The Badger awaits ...
The Old Nick.  IPKat team member Jeremy will be venturing through the portals of The Old Nick, just round the corner from London's historical High Holborn, this coming Tuesday, 17 April, [and not, as previously stated, Tuesday 18th] where he might be found between the hours of 5pm and 6.30pm.  He expects to enjoy the company of two distinguished visitors -- one from the United States, the other from continental Europe -- which means that he won't be hogging the conversation.  You can find The Old Nick here.


Distinctive features, African
flavour, big ears ...
"Let the people prevail!"  When it comes to invoking the will of the majority for his own purposes, the IPKat has few rivals in this little corner of the blogosphere.  He can now proclaim that, notwithstanding the fact that there was a week of public holidaying in the middle of it, his sidebar poll on the preferred name of the new South African intellectual property law journal delivered the following result:
  • Aardvark 129 (87%)
  • Intellectual Property Law Journal 20 (13%)
The Kat calls upon the publishers to be imaginative, to establish a bright and cheerful brand and to distinguish their title from the rank-and-file sound-alikes that we (and Google search) struggle to differentiate.
Thursday thingies Thursday thingies Reviewed by Jeremy on Thursday, April 12, 2012 Rating: 5

1 comment:

  1. In the late 1950's - early 1960's the science fiction magazine Astounding SF [later renamed "Analog"] published a series of short stories written by a US patent attorney under the pen name of "Leonard Lockhard". They were fiction in the sense that they were set in the offices of a fictitious firm of US patent attorneys, but factual in that they related to real aspects of contemporary US patent law.

    I recall in particular "The Lagging Profession" [written circa 1961] which recounted the fictitious visit of the real Arthur C. Clarke to see if he could get patent protection for his proposal for geostationary communication satellites.
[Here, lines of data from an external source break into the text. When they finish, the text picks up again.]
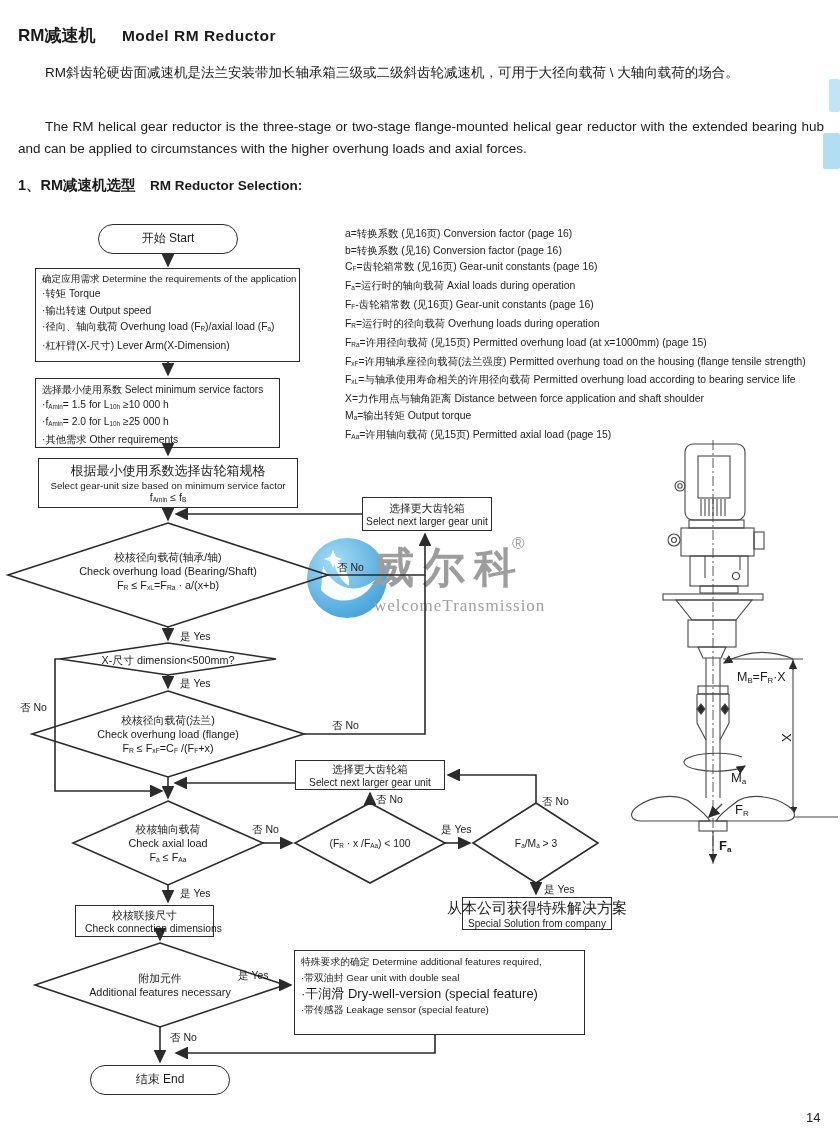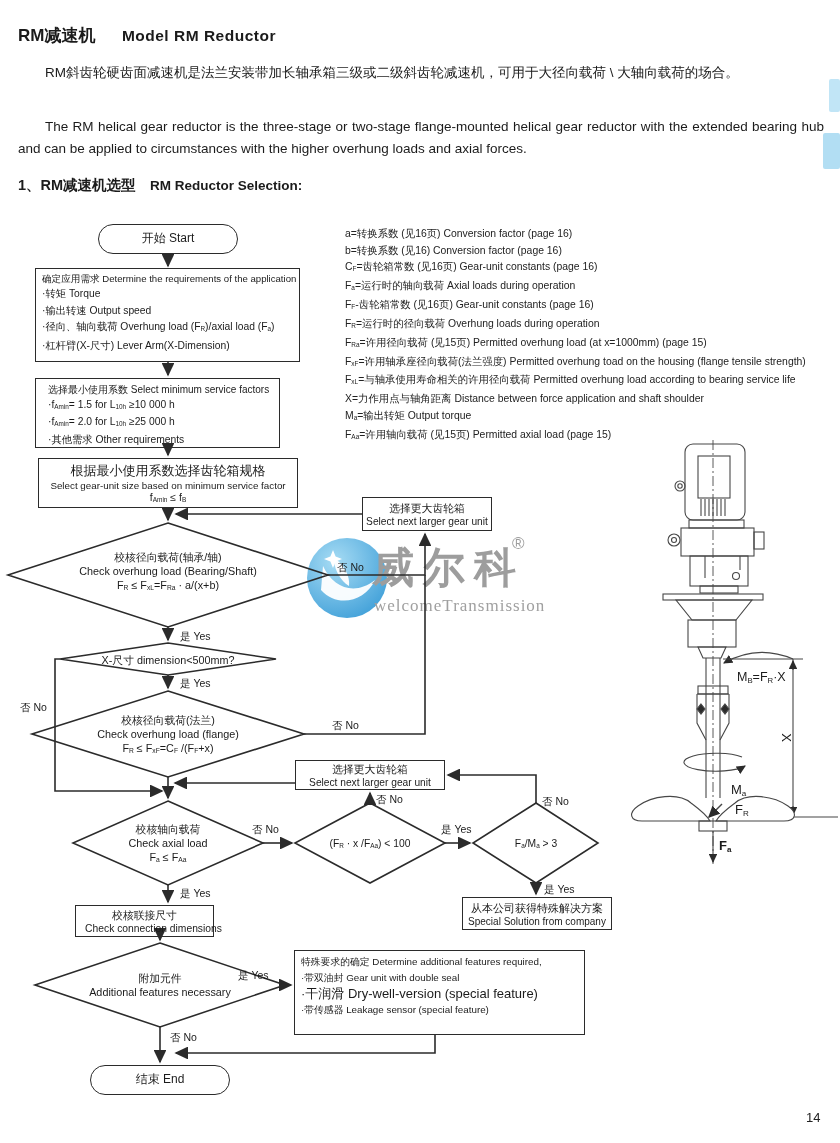--- a/index.html
+++ b/index.html
@@ -172,21 +172,21 @@
     <div class="box stadium" style="left:98px;top:6px;width:140px;height:30px;line-height:27px;">开始 Start</div>
 
     <div class="box" style="left:35px;top:50px;width:265px;height:94px;padding:4px 6px;">
       <div class="bt">确定应用需求 Determine the requirements of the application</div>
       <div class="bi">·转矩  Torque</div>
       <div class="bi">·输出转速  Output speed</div>
       <div class="bi">·径向、轴向载荷 Overhung load (F<sub>R</sub>)/axial load (F<sub>a</sub>)</div>
       <div class="bi">·杠杆臂(X-尺寸) Lever Arm(X-Dimension)</div>
     </div>
 
-    <div class="box" style="left:35px;top:160px;width:245px;height:70px;padding:4px 12px;">
+    <div class="box" style="left:35px;top:160px;width:245px;height:70px;padding:4px 6px;">
       <div class="bt" style="font-size:10px;">选择最小使用系数 Select minimum service factors</div>
       <div class="bi" style="line-height:15px;">·f<sub>Amin</sub>= 1.5 for L<sub>10h</sub> ≥10 000 h</div>
       <div class="bi" style="line-height:15px;">·f<sub>Amin</sub>= 2.0 for L<sub>10h</sub> ≥25 000 h</div>
       <div class="bi" style="line-height:15px;">·其他需求 Other requirements</div>
     </div>
 
     <div class="box ctr" style="left:38px;top:240px;width:260px;height:50px;">
       <div style="font-size:13px;white-space:nowrap;">根据最小使用系数选择齿轮箱规格</div>
       <div style="font-size:9.8px;white-space:nowrap;">Select gear-unit size based on minimum service factor</div>
       <div style="font-size:10.5px;white-space:nowrap;">f<sub>Amin</sub> ≤ f<sub>B</sub></div>
@@ -219,21 +219,21 @@
     <div class="dtext" style="left:68px;top:604px;width:200px;">
       <div>校核轴向载荷</div>
       <div>Check axial load</div>
       <div>F<sub>a</sub> ≤ F<sub>Aa</sub></div>
     </div>
 
     <div class="dtext" style="left:297px;top:619px;width:146px;font-size:10.3px;">(F<sub>R</sub> · x /F<sub>Aa</sub>) &lt; 100</div>
     <div class="dtext" style="left:473px;top:619px;width:126px;font-size:10.3px;">F<sub>a</sub>/M<sub>a</sub> &gt; 3</div>
 
     <div class="box ctr" style="left:462px;top:679px;width:150px;height:33px;">
-      <div style="font-size:11px;white-space:nowrap;">从本公司获得特殊解决方案</div>
+      <div style="font-size:15px;white-space:nowrap;">从本公司获得特殊解决方案</div>
       <div style="font-size:10px;white-space:nowrap;">Special Solution from company</div>
     </div>
 
     <div class="box ctr" style="left:75px;top:687px;width:139px;height:32px;">
       <div style="font-size:10.8px;white-space:nowrap;">校核联接尺寸</div>
       <div style="font-size:10.3px;white-space:nowrap;padding-left:18px;">Check connection dimensions</div>
     </div>
 
     <div class="dtext" style="left:40px;top:753px;width:240px;">
       <div>附加元件</div>
@@ -258,19 +258,19 @@
     <div class="lbl" style="left:337px;top:343px;">否 No</div>
     <div class="lbl" style="left:332px;top:501px;">否 No</div>
     <div class="lbl" style="left:20px;top:483px;">否 No</div>
     <div class="lbl" style="left:252px;top:605px;">否 No</div>
     <div class="lbl" style="left:376px;top:575px;">否 No</div>
     <div class="lbl" style="left:542px;top:577px;">否 No</div>
     <div class="lbl" style="left:170px;top:813px;">否 No</div>
 
     <div class="lbl" style="left:737px;top:452px;font-size:12.5px;">M<sub>B</sub>=F<sub>R</sub>·X</div>
     <div class="lbl" style="left:782px;top:512px;font-size:13px;transform:rotate(90deg);">X</div>
-    <div class="lbl" style="left:731px;top:552px;font-size:13px;margin-top:12px;">M<sub>a</sub></div>
+    <div class="lbl" style="left:731px;top:552px;font-size:13px;">M<sub>a</sub></div>
     <div class="lbl" style="left:735px;top:584px;font-size:13px;">F<sub>R</sub></div>
     <div class="lbl" style="left:719px;top:620px;font-size:13px;font-weight:bold;">F<sub>a</sub></div>
   </div>
 
   <div class="abs pageno">14</div>
 </div>
 
 </body></html>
The fictitious attorney reluctantly explained why, even if he had applied for a patent before publishing his proposal in "Wireless World" in 1945, he would not have been able to get a patent under US patent law [as it then was], because in 1945 he could not have reduced his invention to practice, given the state of the rocket art at that time. It was small consolation that even if he had been able to get a patent in 1945, by the time the rocket art had advanced sufficiently to launch such a satellite, then the patent would probably have expired.